One doesn't get many shots at national publicity so it was a bit frustrating, but I'm reminded of what happened when I took part in Open Studios in 2006. I went to a huge amount of effort, getting marquees, having display boards built, printing up and framing loads of work, setting up my shed cinema, painting signs & putting them on all the roads leading to me, booking a band for the opening party - but a combination of appalling weather (which led to the band only just being able to play with freezing hands, and then one of the marquees taking off and nearly performing a loop-the-loop, luckily after all the artwork had been removed and re-displayed inside my tiny house) and poor publicity from the central Open Studios organisers meant that I had hardly any visitors who weren't already familiar with my work and virtually zero sales. But, and it's a very big 'BUT', that Open Studios was vital on the path that led to where I am now with my Group Photograph project. Not only did one of my visitors to my shed cinema become an enthusiast who is still sending me encouraging emails 10 years later, but another booked me to give a presentation in my village, which led to a presentation in a library, which led to all the other presentations I've given. I had had a long lay-off from my project and not only did this re-awaken my interest but I also saw that what I had done actually meant something to other people, that it wasn't just my magnificent solitary obsession. One has hopes and plans, and though those hopes and plans may appear to be dashed, one just never knows what hopes and plans the world has got for you. The important thing is to keep getting out there, making what you do visible and then things happen, often in ways you could not imagine.

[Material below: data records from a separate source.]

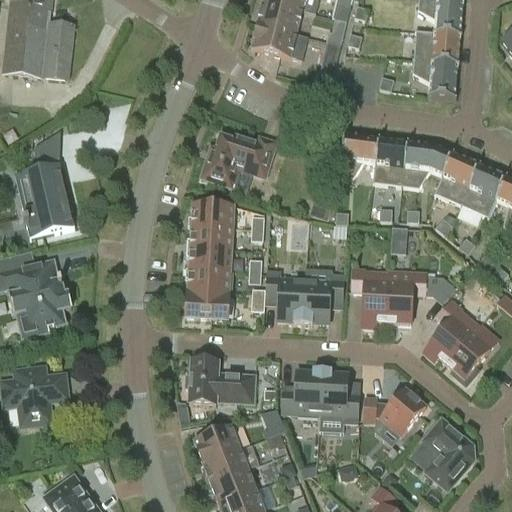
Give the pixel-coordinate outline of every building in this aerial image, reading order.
[(10,0),(2,78),(67,86),(74,30),(49,27),(52,0),(10,0)] [(305,0),(264,0),(263,7),(301,16),(305,0)] [(317,0),(314,11),(329,15),(332,0),(317,0)] [(337,0),(335,10),(349,13),(352,4),(337,0)] [(434,22),(433,38),(461,41),(461,40),(460,40),(463,7),(464,7),(464,6),(418,2),(417,15),(434,22)] [(301,16),(263,7),(257,30),(296,40),(301,16)] [(368,15),(357,12),(354,24),(364,26),(368,15)] [(300,66),(306,42),(296,40),(257,30),(251,54),(300,66)] [(340,51),(343,41),(328,37),(326,47),(340,51)] [(461,41),(433,38),(415,37),(412,66),(459,70),(459,69),(457,69),(460,42),(461,42),(461,41)] [(358,54),(361,42),(350,39),(347,51),(358,54)] [(511,62),(511,39),(501,49),(511,62)] [(325,47),(320,70),(334,74),(340,51),(326,47),(325,47)] [(459,70),(412,66),(411,78),(429,86),(428,101),(427,101),(427,102),(456,105),(456,103),(455,103),(457,70),(459,70)] [(393,86),(382,83),(379,95),(391,97),(393,86)] [(372,189),(378,143),(378,144),(345,140),(345,139),(344,138),(338,185),(339,185),(339,184),(352,186),(362,169),(374,170),(372,189)] [(57,141),(41,142),(42,170),(58,169),(57,141)] [(211,153),(201,182),(230,192),(236,174),(264,183),(275,148),(259,143),(258,148),(235,141),(234,145),(220,141),(215,155),(211,153)] [(379,143),(378,143),(372,189),(373,189),(373,188),(401,192),(401,193),(407,146),(406,148),(379,144),(379,143)] [(408,147),(407,146),(401,193),(402,193),(402,192),(419,194),(429,177),(441,182),(433,200),(434,200),(453,158),(452,157),(452,158),(436,151),(408,148),(408,147)] [(454,158),(453,158),(434,200),(435,200),(435,199),(460,211),(460,212),(479,169),(478,170),(453,159),(454,158)] [(487,223),(487,224),(506,181),(505,180),(505,181),(480,171),(480,169),(479,169),(460,212),(461,212),(462,211),(487,222),(487,223)] [(69,217),(67,209),(68,209),(66,200),(59,170),(39,175),(41,187),(30,190),(34,208),(21,211),(24,224),(23,225),(24,230),(26,229),(29,243),(74,233),(70,216),(69,217)] [(507,181),(506,181),(487,224),(488,224),(495,206),(508,212),(502,231),(511,238),(511,184),(506,182),(507,181)] [(316,200),(309,220),(327,226),(334,206),(316,200)] [(192,222),(188,222),(188,231),(232,233),(233,211),(192,209),(192,222)] [(391,227),(392,215),(380,214),(379,227),(391,227)] [(419,217),(407,216),(406,228),(418,229),(419,217)] [(347,231),(348,219),(336,218),(335,231),(347,231)] [(251,234),(263,235),(264,223),(251,222),(251,234)] [(444,241),(452,232),(443,224),(435,234),(444,241)] [(186,252),(230,255),(232,233),(188,231),(187,231),(191,232),(190,244),(187,244),(186,252)] [(403,259),(403,233),(388,232),(387,259),(403,259)] [(263,235),(251,234),(250,246),(262,247),(263,235)] [(359,235),(348,235),(348,246),(359,246),(359,235)] [(466,244),(458,253),(467,261),(475,252),(466,244)] [(185,274),(229,276),(230,255),(186,252),(186,261),(189,262),(189,274),(185,273),(185,274)] [(485,260),(477,269),(486,277),(494,268),(485,260)] [(248,277),(260,278),(261,266),(249,265),(248,277)] [(71,314),(70,310),(67,299),(63,300),(60,286),(56,287),(52,271),(33,275),(32,272),(0,279),(0,294),(17,291),(24,316),(18,318),(23,342),(47,336),(46,332),(63,328),(60,316),(71,314)] [(500,289),(507,280),(499,272),(491,281),(500,289)] [(187,296),(228,298),(229,276),(185,274),(185,283),(188,283),(187,296)] [(386,329),(388,278),(365,277),(365,274),(351,274),(350,298),(362,298),(361,332),(375,333),(375,328),(386,329)] [(388,275),(388,278),(386,329),(410,330),(412,301),(432,301),(445,285),(442,283),(425,282),(425,277),(388,275)] [(260,278),(248,277),(248,289),(260,290),(260,278)] [(293,327),(293,330),(302,330),(305,284),(281,283),(281,277),(267,277),(266,304),(278,305),(276,326),(293,327)] [(330,285),(305,284),(302,330),(312,331),(312,328),(328,329),(330,307),(342,308),(343,281),(330,280),(330,285)] [(251,317),(263,318),(265,296),(253,295),(251,317)] [(186,322),(227,325),(228,298),(187,296),(186,322)] [(496,310),(511,323),(511,308),(504,301),(496,310)] [(437,363),(445,370),(476,332),(458,317),(461,314),(451,306),(435,324),(445,332),(423,357),(434,367),(437,363)] [(477,333),(476,332),(445,370),(453,377),(451,379),(465,390),(477,377),(474,374),(490,355),(471,339),(477,333)] [(215,410),(215,406),(252,409),(254,382),(217,380),(217,367),(191,366),(190,382),(186,382),(185,393),(189,393),(188,409),(215,410)] [(0,387),(0,390),(3,413),(18,411),(25,416),(27,432),(51,429),(48,408),(67,405),(64,379),(45,382),(44,372),(14,376),(15,386),(0,387)] [(282,398),(281,419),(319,421),(322,375),(312,375),(312,377),(296,376),(294,398),(282,398)] [(331,376),(322,375),(319,421),(344,422),(343,428),(356,429),(358,402),(346,401),(347,379),(331,378),(331,376)] [(425,412),(404,394),(385,417),(376,409),(376,404),(364,404),(363,428),(375,428),(375,423),(379,424),(400,442),(425,412)] [(263,396),(263,405),(273,405),(273,396),(263,396)] [(263,436),(266,444),(280,438),(285,436),(276,415),(261,419),(267,435),(263,436)] [(425,477),(447,496),(473,465),(472,451),(441,424),(423,446),(440,460),(425,477)] [(193,446),(202,469),(239,454),(230,431),(193,446)] [(284,449),(280,438),(266,444),(269,454),(284,449)] [(239,454),(202,469),(210,489),(247,474),(239,454)] [(279,473),(283,483),(294,479),(290,468),(279,473)] [(302,482),(316,479),(316,468),(298,471),(302,482)] [(338,476),(340,481),(344,485),(353,483),(355,477),(354,472),(338,476)] [(247,474),(210,489),(218,510),(255,495),(247,474)] [(389,479),(382,486),(390,493),(394,488),(394,483),(389,479)] [(293,481),(285,485),(288,494),(296,491),(293,481)] [(94,511),(73,482),(44,503),(50,511),(94,511)] [(370,502),(380,510),(378,511),(392,511),(397,507),(379,492),(370,502)] [(261,511),(255,495),(218,510),(218,511),(261,511)]
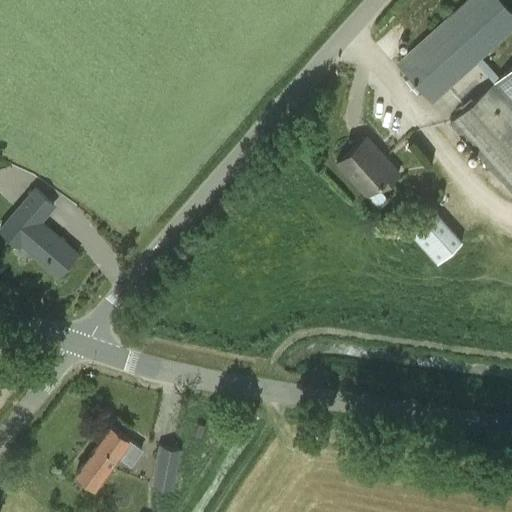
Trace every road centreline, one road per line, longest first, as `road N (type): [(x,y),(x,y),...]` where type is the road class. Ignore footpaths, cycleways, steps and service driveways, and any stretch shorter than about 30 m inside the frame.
road 1 (unclassified): [(76,347),(380,0)]
road 2 (tertiary): [(511,427),(261,389),(76,347)]
road 3 (unclassified): [(0,446),(76,347)]
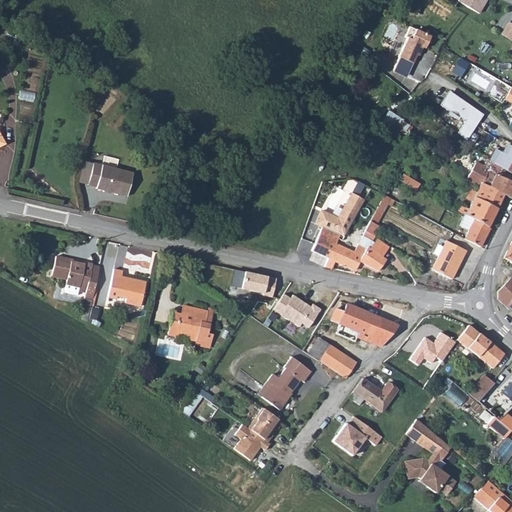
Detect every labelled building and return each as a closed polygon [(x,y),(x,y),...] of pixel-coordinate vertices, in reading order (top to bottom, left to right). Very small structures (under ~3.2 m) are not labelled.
[(458,0),(458,2),(479,14),(486,0),(485,0),(458,0)] [(511,40),(511,24),(508,22),(500,35),(511,41),(511,40)] [(430,36),(410,27),(405,37),(407,38),(398,57),(399,58),(393,70),(406,76),(420,47),(425,49),(430,36)] [(460,58),(452,72),(461,77),(469,63),(460,58)] [(445,98),(440,106),(450,112),(448,114),(458,121),(460,118),(465,122),(460,128),(461,129),(458,135),(466,141),(483,115),(452,94),(448,100),(445,98)] [(403,120),(388,111),(381,123),(388,127),(386,129),(390,131),(396,130),(404,134),(409,125),(403,122),(403,120)] [(490,161),(504,169),(511,173),(511,147),(507,145),(503,154),(496,150),(490,161)] [(472,181),(468,187),(477,191),(500,202),(503,195),(510,198),(511,195),(511,182),(500,176),(504,169),(490,161),(488,160),(484,167),(475,163),(467,179),(472,181)] [(87,185),(93,164),(84,161),(78,183),(87,185)] [(93,164),(87,185),(96,187),(96,189),(126,196),(132,173),(93,164)] [(452,164),(448,169),(459,178),(463,173),(452,164)] [(402,174),(398,180),(416,191),(419,184),(402,174)] [(349,193),(351,189),(360,194),(365,184),(351,176),(343,190),(349,193)] [(460,206),(458,212),(465,215),(474,219),(488,228),(500,202),(477,191),(476,193),(471,190),(466,198),(472,202),(468,209),(460,206)] [(328,259),(335,244),(340,234),(344,237),(364,200),(352,193),(337,219),(320,211),(315,224),(322,227),(311,251),(328,259)] [(384,196),(364,231),(374,237),(379,227),(375,224),(389,198),(384,196)] [(469,231),(464,239),(480,247),(489,228),(488,228),(474,219),(465,215),(459,226),(469,231)] [(410,217),(403,238),(432,247),(439,226),(410,217)] [(374,237),(364,231),(361,237),(371,242),(374,237)] [(370,249),(382,257),(389,247),(377,239),(370,249)] [(446,241),(432,270),(451,279),(465,251),(446,241)] [(382,257),(370,249),(368,247),(367,249),(358,244),(353,252),(335,244),(328,259),(324,267),(332,269),(334,262),(355,271),(359,262),(378,271),(386,260),(382,257)] [(87,299),(92,300),(99,267),(92,266),(92,265),(84,263),(84,264),(71,262),(71,260),(55,257),(51,276),(67,279),(64,291),(65,293),(77,296),(78,291),(85,292),(84,298),(87,299)] [(113,269),(107,297),(116,299),(117,296),(125,298),(124,303),(140,306),(146,282),(121,277),(122,271),(113,269)] [(509,279),(497,292),(497,300),(511,313),(511,270),(508,278),(509,279)] [(267,277),(244,272),(240,289),(263,294),(262,296),(272,298),(275,283),(266,281),(267,277)] [(283,294),(272,310),(299,327),(301,324),(308,328),(320,310),(312,304),(310,307),(305,304),(304,305),(300,303),(301,301),(292,295),(290,299),(283,294)] [(87,321),(92,300),(87,299),(82,319),(87,321)] [(338,324),(340,324),(368,336),(376,317),(346,305),(343,312),(338,324)] [(182,306),(180,314),(191,317),(193,308),(182,306)] [(175,317),(171,316),(167,335),(175,336),(178,333),(187,335),(189,340),(195,341),(195,345),(210,348),(213,334),(208,334),(210,324),(205,323),(207,312),(193,308),(191,317),(180,314),(176,314),(175,317)] [(205,323),(210,324),(214,310),(208,309),(207,312),(205,323)] [(343,312),(335,309),(330,320),(338,324),(343,312)] [(340,324),(335,334),(355,342),(357,336),(374,344),(380,347),(397,326),(376,317),(368,336),(340,324)] [(468,326),(457,340),(493,369),(504,354),(468,326)] [(442,361),(455,342),(440,332),(433,342),(424,337),(409,360),(418,365),(424,359),(432,363),(435,358),(442,361)] [(313,334),(302,351),(318,362),(319,361),(329,345),(313,334)] [(329,345),(319,361),(345,378),(356,363),(329,345)] [(287,397),(300,380),(303,382),(311,372),(290,357),(283,367),(284,369),(277,378),(272,374),(263,387),(266,390),(261,397),(279,410),(286,401),(283,399),(286,395),(287,397)] [(484,375),(467,394),(477,402),(494,384),(484,375)] [(363,378),(349,398),(359,405),(363,399),(381,412),(397,390),(387,383),(381,391),(363,378)] [(511,381),(502,392),(494,384),(477,402),(498,420),(505,414),(511,406),(511,381)] [(198,385),(183,409),(190,414),(202,395),(206,398),(210,392),(198,385)] [(263,387),(257,394),(261,397),(266,390),(263,387)] [(270,434),(279,421),(262,408),(247,428),(267,443),(272,435),(270,434)] [(511,419),(505,414),(498,420),(498,421),(493,417),(487,424),(504,438),(510,430),(511,431),(511,419)] [(428,485),(426,487),(435,493),(438,489),(438,488),(447,494),(455,482),(433,466),(439,458),(447,446),(416,419),(405,435),(432,454),(426,462),(422,458),(419,463),(415,460),(403,462),(406,479),(417,477),(420,479),(428,485)] [(345,423),(332,442),(352,456),(364,438),(375,446),(381,437),(360,422),(354,430),(345,423)] [(233,449),(250,461),(260,447),(265,451),(269,444),(267,443),(242,425),(234,435),(240,439),(233,449)] [(450,448),(447,446),(439,458),(441,460),(450,448)] [(426,487),(428,485),(420,479),(418,481),(426,487)] [(511,511),(511,502),(487,481),(472,497),(490,511),(511,511)]
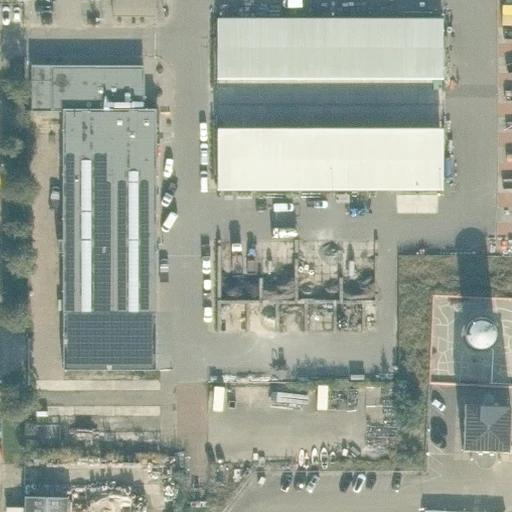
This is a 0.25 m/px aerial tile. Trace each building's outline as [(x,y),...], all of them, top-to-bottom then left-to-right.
[(117,0),(118,8),(160,8),(160,0),(117,0)] [(217,16),(217,75),(443,77),(443,18),(217,16)] [(144,67),(57,66),(51,66),(51,67),(32,67),(32,111),(63,111),(63,241),(58,241),(58,253),(63,253),(63,314),(110,314),(157,314),(156,110),(141,110),(141,102),(144,102),(144,67)] [(218,125),(218,189),(443,189),(443,125),(218,125)] [(286,326),(344,324),(343,293),(304,294),(303,263),(267,264),(267,295),(230,296),(231,325),(286,323),(286,326)] [(110,314),(63,314),(63,343),(110,342),(110,314)] [(157,314),(110,314),(110,342),(111,342),(111,371),(156,371),(156,326),(157,314)] [(483,352),(487,349),(490,345),(491,340),(491,335),(490,331),(487,328),(484,325),(479,323),(475,323),(470,324),(466,327),(463,332),(461,337),(462,342),(464,347),(468,350),(472,353),(477,353),(483,352)] [(110,342),(63,343),(64,372),(111,371),(111,342),(110,342)] [(509,454),(511,407),(464,405),(463,452),(478,453),(479,457),(482,459),(485,461),(489,460),(493,457),(494,453),(509,454)] [(139,415),(128,415),(127,442),(139,442),(139,415)] [(66,511),(67,498),(26,497),(25,511),(66,511)] [(429,511),(511,511),(511,505),(430,502),(429,511)]
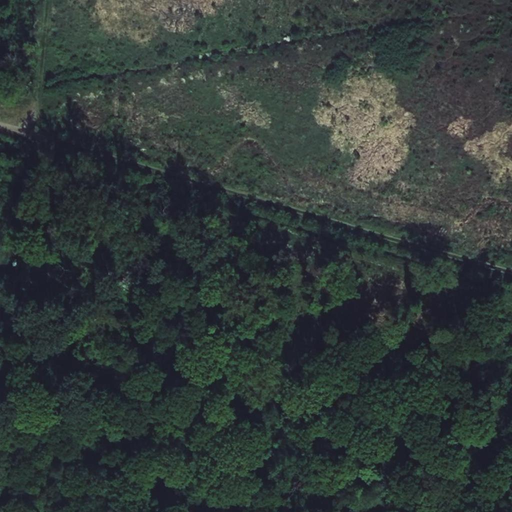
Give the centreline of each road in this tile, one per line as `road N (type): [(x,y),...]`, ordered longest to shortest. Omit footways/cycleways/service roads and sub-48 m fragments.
road 1 (track): [(0,122),(511,271)]
road 2 (track): [(25,131),(39,97),(47,0)]
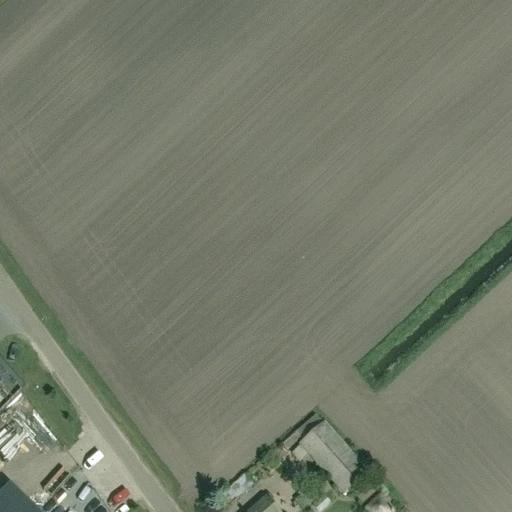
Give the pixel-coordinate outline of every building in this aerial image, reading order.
[(315,416),(294,435),(299,441),(302,444),(298,447),(307,457),(342,497),(368,474),(324,424),(323,425),(315,416)] [(230,485),(240,496),(262,476),(252,464),(230,485)] [(35,511),(8,486),(0,494),(0,511),(35,511)] [(395,511),(383,498),(368,511),(395,511)] [(251,511),(276,511),(266,500),(251,511)]
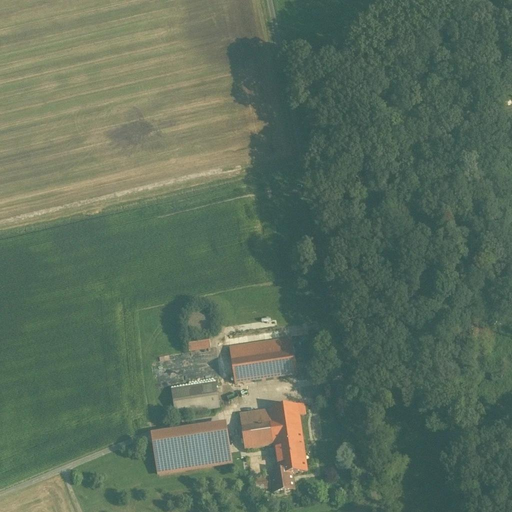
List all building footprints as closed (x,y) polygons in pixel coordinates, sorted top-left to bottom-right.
[(207,314),(203,312),(199,312),(195,313),(191,315),(189,318),(187,322),(188,326),(189,330),(192,333),(196,335),(200,336),(204,335),(208,333),(210,329),(212,325),(211,321),(210,317),(207,314)] [(211,349),(209,339),(188,343),(190,352),(211,349)] [(291,341),(229,350),(235,386),(297,377),(291,341)] [(216,385),(172,392),(175,417),(219,410),(216,385)] [(304,406),(297,407),(299,417),(306,416),(304,406)] [(276,448),(303,444),(299,417),(297,407),(241,416),(242,426),(244,440),(246,451),(272,447),(273,449),(276,448)] [(153,436),(154,446),(226,434),(225,425),(153,436)] [(226,434),(154,446),(159,476),(231,465),(226,434)] [(308,472),(303,444),(276,448),(280,473),(272,474),(275,494),(285,493),(295,491),(293,475),(308,472)] [(257,490),(272,489),(271,476),(256,477),(257,490)]
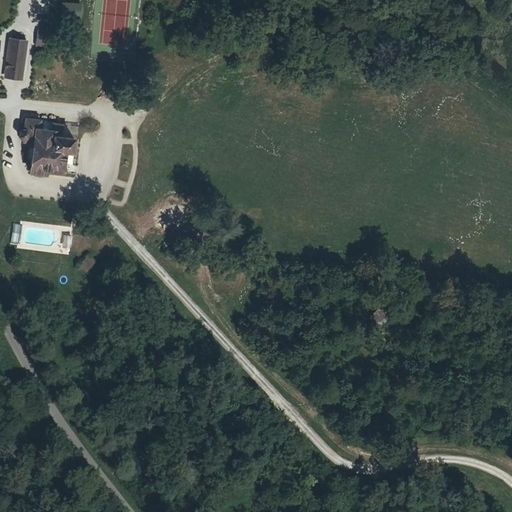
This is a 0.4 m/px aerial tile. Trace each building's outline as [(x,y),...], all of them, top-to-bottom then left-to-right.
[(78,0),(65,0),(65,13),(79,12),(78,0)] [(107,0),(101,42),(122,45),(128,3),(107,0)] [(13,31),(11,68),(27,69),(28,40),(28,32),(13,31)] [(27,76),(27,69),(11,68),(11,76),(27,76)] [(40,173),(42,177),(43,178),(47,176),(49,173),(55,174),(56,167),(82,168),(85,120),(67,119),(67,121),(31,121),(30,134),(24,134),(24,143),(29,143),(29,149),(36,149),(35,173),(40,173)] [(20,242),(56,250),(60,231),(24,223),(20,242)] [(61,251),(68,252),(71,236),(64,235),(61,251)] [(85,272),(96,262),(89,254),(77,265),(85,272)]
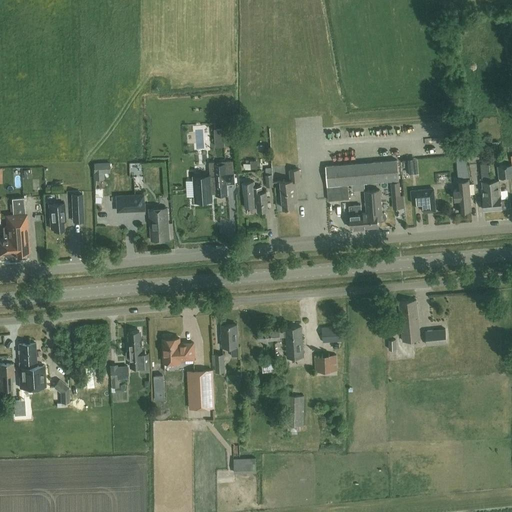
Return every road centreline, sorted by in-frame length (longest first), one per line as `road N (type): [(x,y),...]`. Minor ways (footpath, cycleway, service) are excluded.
road 1 (secondary): [(0,299),(511,253)]
road 2 (unclassified): [(0,322),(511,276)]
road 3 (residential): [(0,273),(511,228)]
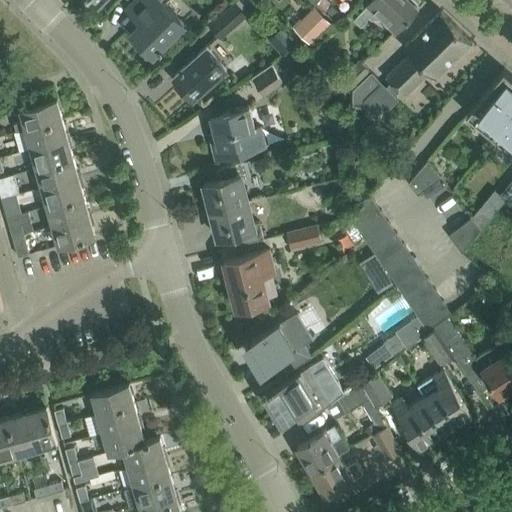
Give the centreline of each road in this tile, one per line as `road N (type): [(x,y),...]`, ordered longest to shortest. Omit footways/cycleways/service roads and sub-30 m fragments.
road 1 (residential): [(166,260),(139,161),(110,94),(30,0)]
road 2 (residential): [(290,511),(186,332),(166,260)]
road 3 (residential): [(0,352),(109,278),(166,260)]
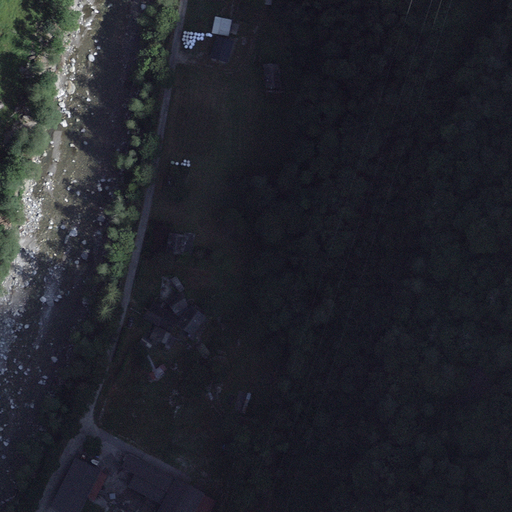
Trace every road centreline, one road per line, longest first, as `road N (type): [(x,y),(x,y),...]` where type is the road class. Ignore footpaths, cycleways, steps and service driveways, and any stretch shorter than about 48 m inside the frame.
road 1 (track): [(184,0),(95,397),(35,511)]
road 2 (track): [(174,61),(238,68),(248,58),(258,8)]
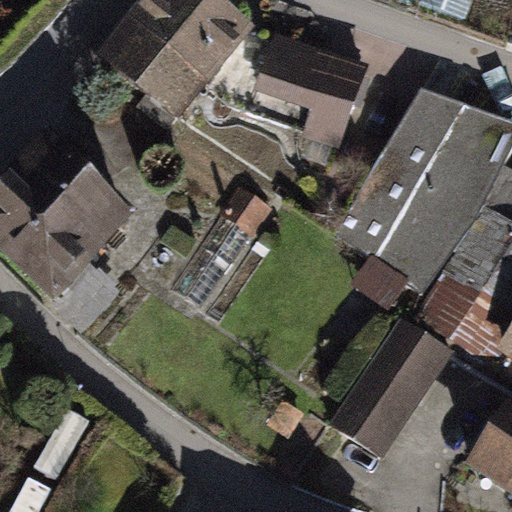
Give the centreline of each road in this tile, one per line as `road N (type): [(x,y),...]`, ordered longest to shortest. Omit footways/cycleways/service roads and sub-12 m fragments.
road 1 (residential): [(0,285),(178,450),(320,511)]
road 2 (residential): [(511,73),(313,0)]
road 3 (residential): [(0,116),(75,51),(115,0)]
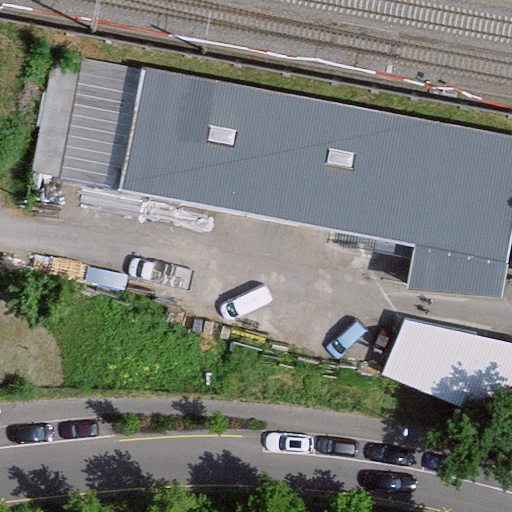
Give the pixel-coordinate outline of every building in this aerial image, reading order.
[(31,174),(122,191),(145,69),(56,53),(31,174)] [(511,247),(511,137),(145,69),(122,191),(415,246),(509,263),(511,247)] [(509,263),(415,246),(407,290),(504,298),(509,263)] [(505,426),(511,409),(511,342),(404,319),(381,376),(505,426)] [(511,409),(505,426),(503,432),(511,435),(511,409)]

And it's been easier to write that because my next hopes and plans are already in motion. Next week from Thursday 7th to Saturday 9th April, I'm at the NEC in Birmingham for Who Do You Think You Are? Live 2016, the biggest family history exhibition in the World. It's all rather happened at the last minute, but I've been given Stand 332 and in the last week I've booked the electric hook-up and furniture and a van to take a load of books and am currently making checklists of things I need to take. I've also had the great good fortune to find a friend to accompany me who has experience of being on a stand at the NEC and who is able to run the whole thing with me, along with some other kind helpers who I've heard from today. On a 4 metre x 5 metre stand I'm not going to be able show much from the Ypres exhibition, but I have set up some projections to throw onto the back wall and am looking forward to talking to people about various aspects of my project. And the big news is that Who Do You Think You Are? Magazine are running an 8-page spread about my project and I think it might even be going on the cover - and it's coming out to coincide with the opening of the exhibition at the NEC. It's all very exciting and I can't wait to get going with it.